--- BEGIN Records ---
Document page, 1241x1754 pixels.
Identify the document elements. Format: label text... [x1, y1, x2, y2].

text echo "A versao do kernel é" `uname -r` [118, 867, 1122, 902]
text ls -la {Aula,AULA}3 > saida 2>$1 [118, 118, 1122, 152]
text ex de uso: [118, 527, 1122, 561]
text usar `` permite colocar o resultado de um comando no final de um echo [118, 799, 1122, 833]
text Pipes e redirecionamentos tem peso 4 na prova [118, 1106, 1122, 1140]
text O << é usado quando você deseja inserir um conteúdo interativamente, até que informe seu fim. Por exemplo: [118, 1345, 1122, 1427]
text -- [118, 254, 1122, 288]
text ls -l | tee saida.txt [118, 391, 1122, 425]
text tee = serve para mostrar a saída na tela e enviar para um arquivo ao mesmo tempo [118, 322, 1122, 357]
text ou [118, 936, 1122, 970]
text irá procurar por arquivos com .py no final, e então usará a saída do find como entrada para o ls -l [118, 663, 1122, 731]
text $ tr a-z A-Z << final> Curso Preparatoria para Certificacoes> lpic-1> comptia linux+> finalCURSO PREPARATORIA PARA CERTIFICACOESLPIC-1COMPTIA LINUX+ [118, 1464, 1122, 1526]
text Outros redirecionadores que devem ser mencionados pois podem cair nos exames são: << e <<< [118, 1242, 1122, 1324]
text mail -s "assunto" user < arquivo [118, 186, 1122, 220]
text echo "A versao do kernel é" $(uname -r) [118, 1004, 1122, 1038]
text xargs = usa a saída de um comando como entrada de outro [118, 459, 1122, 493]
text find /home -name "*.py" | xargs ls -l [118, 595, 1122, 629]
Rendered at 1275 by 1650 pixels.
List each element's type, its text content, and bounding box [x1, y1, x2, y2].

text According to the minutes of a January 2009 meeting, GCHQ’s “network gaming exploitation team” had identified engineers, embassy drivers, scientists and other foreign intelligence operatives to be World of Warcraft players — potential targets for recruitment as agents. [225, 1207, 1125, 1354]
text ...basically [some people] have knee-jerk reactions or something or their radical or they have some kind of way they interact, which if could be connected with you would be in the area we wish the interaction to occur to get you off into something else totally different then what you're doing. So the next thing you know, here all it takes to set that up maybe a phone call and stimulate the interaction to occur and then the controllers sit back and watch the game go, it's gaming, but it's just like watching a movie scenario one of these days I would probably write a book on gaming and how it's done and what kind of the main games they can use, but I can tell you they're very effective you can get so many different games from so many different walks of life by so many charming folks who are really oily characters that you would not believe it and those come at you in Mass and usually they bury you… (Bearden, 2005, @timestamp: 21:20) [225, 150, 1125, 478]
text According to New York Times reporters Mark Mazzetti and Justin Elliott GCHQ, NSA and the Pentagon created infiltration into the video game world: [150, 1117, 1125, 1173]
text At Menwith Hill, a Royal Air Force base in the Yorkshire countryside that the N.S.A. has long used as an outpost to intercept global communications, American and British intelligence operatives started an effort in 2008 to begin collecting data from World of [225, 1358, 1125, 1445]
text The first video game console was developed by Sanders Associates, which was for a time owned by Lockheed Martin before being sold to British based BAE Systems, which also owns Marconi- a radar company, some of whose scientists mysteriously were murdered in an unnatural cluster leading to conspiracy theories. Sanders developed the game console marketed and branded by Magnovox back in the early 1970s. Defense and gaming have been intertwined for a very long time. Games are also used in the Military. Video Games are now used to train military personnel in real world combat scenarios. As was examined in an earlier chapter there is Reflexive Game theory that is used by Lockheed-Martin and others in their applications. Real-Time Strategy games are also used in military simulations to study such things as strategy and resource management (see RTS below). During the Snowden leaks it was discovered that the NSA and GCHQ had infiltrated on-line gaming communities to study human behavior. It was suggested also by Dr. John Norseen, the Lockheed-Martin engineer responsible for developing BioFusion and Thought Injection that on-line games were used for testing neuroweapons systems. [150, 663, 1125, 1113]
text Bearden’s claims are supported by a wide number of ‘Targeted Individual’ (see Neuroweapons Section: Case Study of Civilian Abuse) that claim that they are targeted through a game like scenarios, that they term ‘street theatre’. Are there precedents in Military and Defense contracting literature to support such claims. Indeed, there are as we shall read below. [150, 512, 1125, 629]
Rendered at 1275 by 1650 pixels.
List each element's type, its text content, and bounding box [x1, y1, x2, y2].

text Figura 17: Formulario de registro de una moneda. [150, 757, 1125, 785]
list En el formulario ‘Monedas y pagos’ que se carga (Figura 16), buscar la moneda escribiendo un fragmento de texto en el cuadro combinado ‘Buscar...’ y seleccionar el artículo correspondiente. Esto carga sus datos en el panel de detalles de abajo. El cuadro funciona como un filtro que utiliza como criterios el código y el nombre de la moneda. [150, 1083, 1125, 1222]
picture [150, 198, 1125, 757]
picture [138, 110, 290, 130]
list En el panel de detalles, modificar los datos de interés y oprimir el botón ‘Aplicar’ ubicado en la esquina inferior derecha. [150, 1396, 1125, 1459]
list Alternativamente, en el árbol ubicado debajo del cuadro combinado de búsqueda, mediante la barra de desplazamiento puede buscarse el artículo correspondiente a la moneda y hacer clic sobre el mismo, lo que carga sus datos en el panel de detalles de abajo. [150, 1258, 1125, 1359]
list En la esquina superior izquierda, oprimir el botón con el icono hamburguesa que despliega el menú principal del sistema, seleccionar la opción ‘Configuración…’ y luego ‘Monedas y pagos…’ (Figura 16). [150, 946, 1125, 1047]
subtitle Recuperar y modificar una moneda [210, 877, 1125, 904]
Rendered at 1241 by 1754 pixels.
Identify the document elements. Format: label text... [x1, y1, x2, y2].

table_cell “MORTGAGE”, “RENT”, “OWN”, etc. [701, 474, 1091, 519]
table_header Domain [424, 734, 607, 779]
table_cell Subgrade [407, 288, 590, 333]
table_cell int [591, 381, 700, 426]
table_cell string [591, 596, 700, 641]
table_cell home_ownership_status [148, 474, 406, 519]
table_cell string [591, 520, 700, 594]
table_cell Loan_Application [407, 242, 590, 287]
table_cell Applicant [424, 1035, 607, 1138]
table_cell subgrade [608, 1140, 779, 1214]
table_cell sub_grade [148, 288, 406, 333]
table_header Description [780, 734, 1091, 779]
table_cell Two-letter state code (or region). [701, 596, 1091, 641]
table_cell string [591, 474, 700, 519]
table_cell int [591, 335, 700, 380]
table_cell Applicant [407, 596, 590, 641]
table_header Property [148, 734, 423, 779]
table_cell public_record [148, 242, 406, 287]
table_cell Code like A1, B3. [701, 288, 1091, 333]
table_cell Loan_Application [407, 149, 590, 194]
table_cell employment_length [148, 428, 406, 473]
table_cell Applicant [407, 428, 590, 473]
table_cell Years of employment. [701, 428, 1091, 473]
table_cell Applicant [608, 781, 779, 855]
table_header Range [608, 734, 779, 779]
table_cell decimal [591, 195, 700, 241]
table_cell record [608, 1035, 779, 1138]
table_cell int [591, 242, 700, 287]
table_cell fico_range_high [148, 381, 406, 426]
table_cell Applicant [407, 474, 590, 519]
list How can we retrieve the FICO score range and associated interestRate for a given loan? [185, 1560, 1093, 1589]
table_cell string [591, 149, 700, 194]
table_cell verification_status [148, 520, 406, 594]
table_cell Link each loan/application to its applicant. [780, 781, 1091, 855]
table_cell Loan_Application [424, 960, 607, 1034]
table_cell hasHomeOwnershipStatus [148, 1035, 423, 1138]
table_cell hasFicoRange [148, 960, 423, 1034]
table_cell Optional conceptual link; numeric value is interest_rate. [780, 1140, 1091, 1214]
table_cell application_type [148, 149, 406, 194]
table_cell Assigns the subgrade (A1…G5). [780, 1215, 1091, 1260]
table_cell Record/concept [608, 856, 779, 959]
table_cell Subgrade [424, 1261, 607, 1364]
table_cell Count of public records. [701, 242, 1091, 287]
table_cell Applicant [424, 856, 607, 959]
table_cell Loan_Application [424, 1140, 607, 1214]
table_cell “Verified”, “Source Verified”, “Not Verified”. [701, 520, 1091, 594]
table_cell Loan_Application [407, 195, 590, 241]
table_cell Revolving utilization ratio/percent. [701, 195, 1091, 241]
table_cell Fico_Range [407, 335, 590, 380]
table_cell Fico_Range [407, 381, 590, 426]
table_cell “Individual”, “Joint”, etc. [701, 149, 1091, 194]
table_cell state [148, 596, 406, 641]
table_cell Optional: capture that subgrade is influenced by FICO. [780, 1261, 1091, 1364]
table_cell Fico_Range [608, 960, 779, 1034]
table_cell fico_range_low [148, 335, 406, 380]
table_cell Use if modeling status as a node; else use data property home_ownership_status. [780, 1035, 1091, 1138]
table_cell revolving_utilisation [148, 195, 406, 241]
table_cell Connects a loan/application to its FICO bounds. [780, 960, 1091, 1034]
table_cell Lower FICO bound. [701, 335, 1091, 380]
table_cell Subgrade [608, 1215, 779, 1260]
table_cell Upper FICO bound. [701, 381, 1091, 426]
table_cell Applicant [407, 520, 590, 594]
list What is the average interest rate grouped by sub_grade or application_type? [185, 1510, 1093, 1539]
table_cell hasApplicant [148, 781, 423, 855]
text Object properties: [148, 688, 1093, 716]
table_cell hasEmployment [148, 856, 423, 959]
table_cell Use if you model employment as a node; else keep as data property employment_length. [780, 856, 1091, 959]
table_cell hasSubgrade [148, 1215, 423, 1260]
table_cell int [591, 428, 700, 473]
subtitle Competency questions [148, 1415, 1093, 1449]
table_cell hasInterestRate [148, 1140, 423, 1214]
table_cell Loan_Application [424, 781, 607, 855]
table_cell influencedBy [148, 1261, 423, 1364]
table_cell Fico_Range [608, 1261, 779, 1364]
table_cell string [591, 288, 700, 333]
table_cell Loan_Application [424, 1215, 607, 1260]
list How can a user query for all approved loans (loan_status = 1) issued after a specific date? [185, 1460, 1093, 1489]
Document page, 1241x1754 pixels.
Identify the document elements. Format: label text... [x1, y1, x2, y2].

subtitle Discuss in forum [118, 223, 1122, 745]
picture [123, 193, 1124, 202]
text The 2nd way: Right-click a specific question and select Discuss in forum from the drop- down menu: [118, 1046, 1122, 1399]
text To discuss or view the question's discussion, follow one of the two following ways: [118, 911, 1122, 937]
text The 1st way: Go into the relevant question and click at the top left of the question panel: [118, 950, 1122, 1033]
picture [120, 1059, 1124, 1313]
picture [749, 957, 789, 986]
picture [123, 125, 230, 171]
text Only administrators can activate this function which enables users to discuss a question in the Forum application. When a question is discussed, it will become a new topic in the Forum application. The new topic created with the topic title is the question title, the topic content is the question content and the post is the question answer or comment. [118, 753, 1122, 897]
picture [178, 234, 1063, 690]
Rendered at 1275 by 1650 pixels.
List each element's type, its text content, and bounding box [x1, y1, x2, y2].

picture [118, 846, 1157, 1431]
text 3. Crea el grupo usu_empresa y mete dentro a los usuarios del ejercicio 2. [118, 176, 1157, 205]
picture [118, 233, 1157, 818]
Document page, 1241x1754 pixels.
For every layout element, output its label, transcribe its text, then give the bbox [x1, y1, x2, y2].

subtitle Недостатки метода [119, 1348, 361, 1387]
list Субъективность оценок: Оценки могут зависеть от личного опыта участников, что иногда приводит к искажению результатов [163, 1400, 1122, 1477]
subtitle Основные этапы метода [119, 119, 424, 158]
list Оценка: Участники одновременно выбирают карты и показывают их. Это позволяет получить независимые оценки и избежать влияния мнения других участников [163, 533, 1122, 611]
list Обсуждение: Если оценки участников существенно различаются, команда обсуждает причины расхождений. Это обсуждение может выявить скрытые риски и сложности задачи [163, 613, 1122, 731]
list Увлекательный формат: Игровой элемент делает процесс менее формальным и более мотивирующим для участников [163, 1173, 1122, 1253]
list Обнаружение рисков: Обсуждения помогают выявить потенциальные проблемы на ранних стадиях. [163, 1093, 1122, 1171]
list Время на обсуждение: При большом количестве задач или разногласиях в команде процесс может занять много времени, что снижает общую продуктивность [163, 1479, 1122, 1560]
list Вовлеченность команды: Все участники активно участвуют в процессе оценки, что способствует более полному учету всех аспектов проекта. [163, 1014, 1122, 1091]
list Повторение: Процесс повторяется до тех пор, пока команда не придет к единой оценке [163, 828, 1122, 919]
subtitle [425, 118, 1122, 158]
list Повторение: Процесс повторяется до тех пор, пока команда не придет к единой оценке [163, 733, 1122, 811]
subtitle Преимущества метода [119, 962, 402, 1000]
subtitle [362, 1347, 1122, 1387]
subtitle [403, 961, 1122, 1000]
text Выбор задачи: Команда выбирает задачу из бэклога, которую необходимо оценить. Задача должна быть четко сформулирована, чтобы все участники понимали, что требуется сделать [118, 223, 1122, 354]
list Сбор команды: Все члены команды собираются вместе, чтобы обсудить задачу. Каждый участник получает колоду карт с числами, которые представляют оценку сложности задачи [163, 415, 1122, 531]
--- END Records ---
**Written task**
Please copy out the records from the line with "subtitle Недостатки метода" to the line with "list Время на", including both of those lines, character for character.

**Output for this task**
subtitle Недостатки метода [119, 1348, 361, 1387]
list Субъективность оценок: Оценки могут зависеть от личного опыта участников, что иногда приводит к искажению результатов [163, 1400, 1122, 1477]
subtitle Основные этапы метода [119, 119, 424, 158]
list Оценка: Участники одновременно выбирают карты и показывают их. Это позволяет получить независимые оценки и избежать влияния мнения других участников [163, 533, 1122, 611]
list Обсуждение: Если оценки участников существенно различаются, команда обсуждает причины расхождений. Это обсуждение может выявить скрытые риски и сложности задачи [163, 613, 1122, 731]
list Увлекательный формат: Игровой элемент делает процесс менее формальным и более мотивирующим для участников [163, 1173, 1122, 1253]
list Обнаружение рисков: Обсуждения помогают выявить потенциальные проблемы на ранних стадиях. [163, 1093, 1122, 1171]
list Время на обсуждение: При большом количестве задач или разногласиях в команде процесс может занять много времени, что снижает общую продуктивность [163, 1479, 1122, 1560]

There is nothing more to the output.